2009-10-22

An Infinite Stream Of Bytes

No, I'm not about to wax poetic about the deep ontological issues raised in The Matrix, or speak meaningfully about how transient the modern world of communication is and how the artifacts of our lifetime have become ephemeral such that our posterity will not be able to remember us, even if they wanted to.

Instead I'm going to post a code snippet that solves an annoying little scenario that comes up every now and again when writing parsers.

Basically, it goes like this:

You're writing a parser, and you need to check every byte in a stream of bytes coming from a file/network/etc.. You might need to read forward or read backward a little, to match a multi-byte pattern or value within n bytes of another value. You figure instead of "peeking and seeking" against the stream (what it's read-only!?!?), your parser can just stored the state, and still only look at a single byte at a time. That's great and all, and you do a quick implementation using stream.ReadByte, which seems to work...

Except it's slow. You know from experience that block reads are way faster, and you want to read a block of data that's say 1k or 4k from your stream, and then parse that, fetch another block, parse that, etc... but what if your pattern straddles two blocks? What if the first byte of a two byte sequence is the last byte in a block and the next block's first byte is the second character? Now your parser needs to stop what it's doing, exit the loop, go grab some more data, then restart it's iteration over that.. You could build all that behaviour into your parser (for every parser that you write).. but it's non-trival to deal with. In fact it's a real pain in the butt to refactor a parser to work that way.

Also, you think to yourself "Man... It would be SOOOOooooo much nicer if I could just write a foreach loop, and like get every byte in the stream in one bit long iteration... Why doesn't System.IO.Stream implement IEnumerable?!?" It totally makes sense that it should...

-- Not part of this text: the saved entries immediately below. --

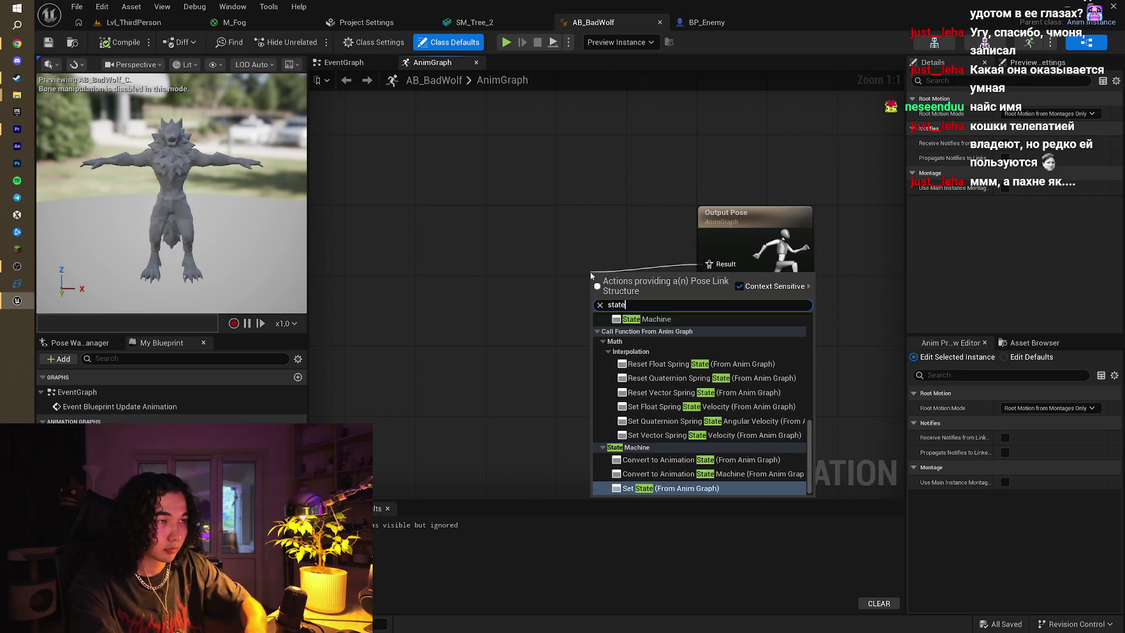
pyautogui.click(681, 319)
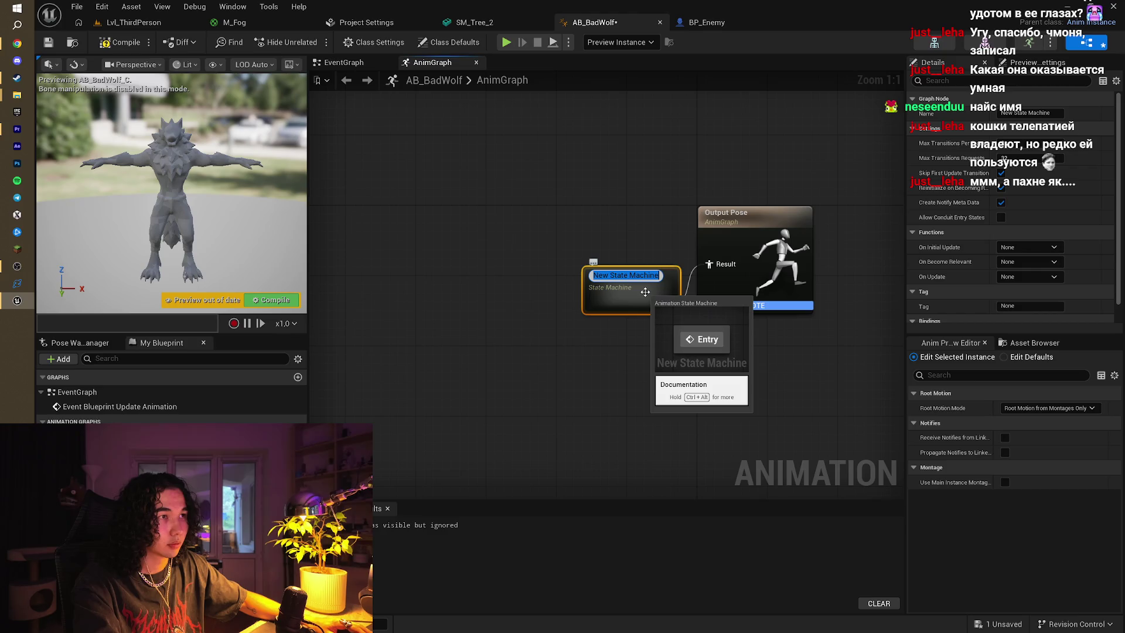
pyautogui.write('Ц')
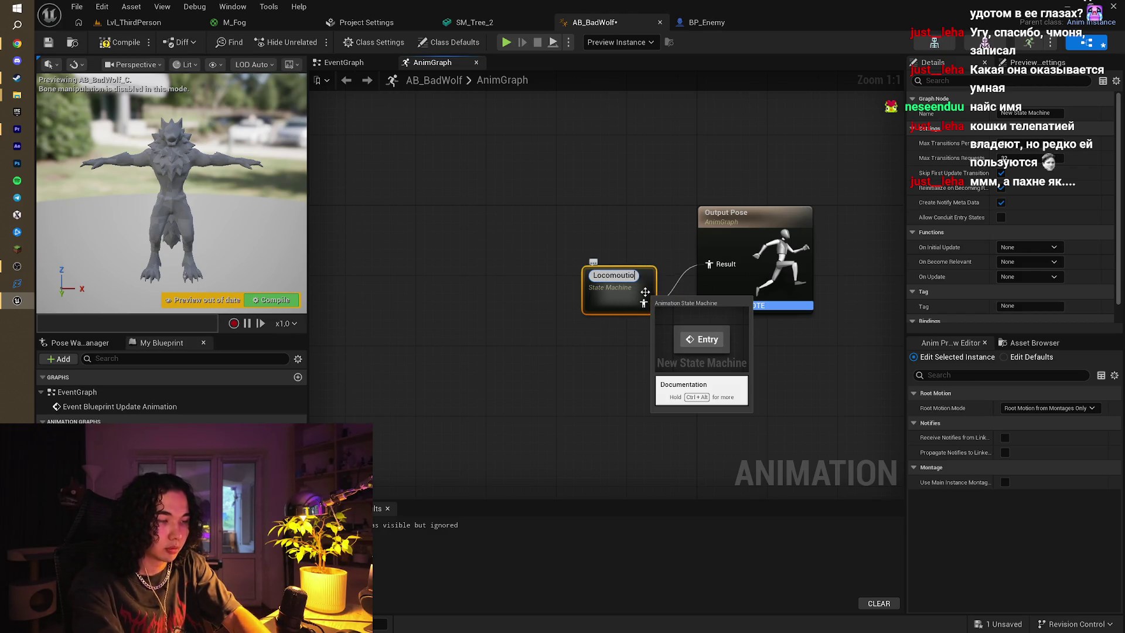
pyautogui.write('n')
pyautogui.press('Return')
pyautogui.doubleClick(643, 290)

Anyhow, story's over. Here's the code to solve it:


public static IEnumerable<byte> GetBytesFromStream(Stream stream)
{
const int blockSize = 1024;

byte[] buffer = new byte[blockSize];
int bytesRead;

while ((bytesRead = stream.Read(buffer, 0, buffer.Length)) > 0)
{
for (int i = 0; i < bytesRead; i++)
{
yield return buffer[i];
}
}
}


And in case it's not obvious, I'll explain what this little guy does. It does a block read from the stream (adjust your blocksize to suit or make it a parameter), iterates over the block, uses the yield keyword to return bytes via the IEnumerable<T> interface. The while loop checks the return value of stream.Read() to see if it returns zero, which means, basically, the stream is done (EOF). If there was a partial read (e.g. less than your blocksize buffer) bytesRead will be the amount that DID successfully read, and so your for loop that is iterating over the block uses bytesRead to ensure we only return valid data (if we had used buffer.Length or blockSize, and had a partial read, the stuff after the "new data" would be data from the last read. NOT COOL!).

You could stick this method in your utility class if you'd like, or make a wrapper class that wraps Stream and implements IEnumerable<byte>... whatever you want. Maybe you want to be all modern and cool and make it an extension method for Stream.

Here's an example wrapper class:


public class EnumerableStream : Stream, IEnumerable<byte>
{
private readonly Stream _baseStream;

public EnumerableStream(Stream stream)
{
_baseStream = stream;
}

public IEnumerator<byte> GetEnumerator()
{
var bytes = GetBytesFromStream(_baseStream);
return bytes.GetEnumerator();
}

IEnumerator IEnumerable.GetEnumerator()
{
return GetEnumerator();
}

private static IEnumerable<byte> GetBytesFromStream(Stream stream)
{
const int blockSize = 1024;

byte[] buffer = new byte[blockSize];
int bytesRead;

while ((bytesRead = stream.Read(buffer, 0, buffer.Length)) > 0)
{
for (int i = 0; i < bytesRead; i++)
{
yield return buffer[i];
}
}
}

public override bool CanRead
{
get { return _baseStream.CanRead; }
}

public override bool CanSeek
{
get { return _baseStream.CanSeek; }
}

public override bool CanWrite
{
get { return _baseStream.CanWrite; }
}

public override void Flush()
{
_baseStream.Flush();
}

public override long Length
{
get { return _baseStream.Length; }
}

public override long Position
{
get
{
return _baseStream.Position;
}
set
{
_baseStream.Position = value;
}
}

public override int Read(byte[] buffer, int offset, int count)
{
return _baseStream.Read(buffer, offset, count);
}

public override long Seek(long offset, SeekOrigin origin)
{
return _baseStream.Seek(offset, origin);
}

public override void SetLength(long value)
{
_baseStream.SetLength(value);
}

public override void Write(byte[] buffer, int offset, int count)
{
_baseStream.Write(buffer, offset, count);
}
}


And an example of the extension method way...


public static class StreamExtensions
{
public static IEnumerable<byte> GetBytes(this Stream stream)
{
const int blockSize = 1024;

byte[] buffer = new byte[blockSize];
int bytesRead;

while ((bytesRead = stream.Read(buffer, 0, buffer.Length)) > 0)
{
for (int i = 0; i < bytesRead; i++)
{
yield return buffer[i];
}
}
}
}


Enjoy!

1 comment:

contextfree said...

I have a bunch of abstractions over Stream for use by my parsers that let you do stuff like ReadUntil(Regex regex) or multi-character peeks (saving to a buffer). I'm not sure if all of them were good ideas in retrospect.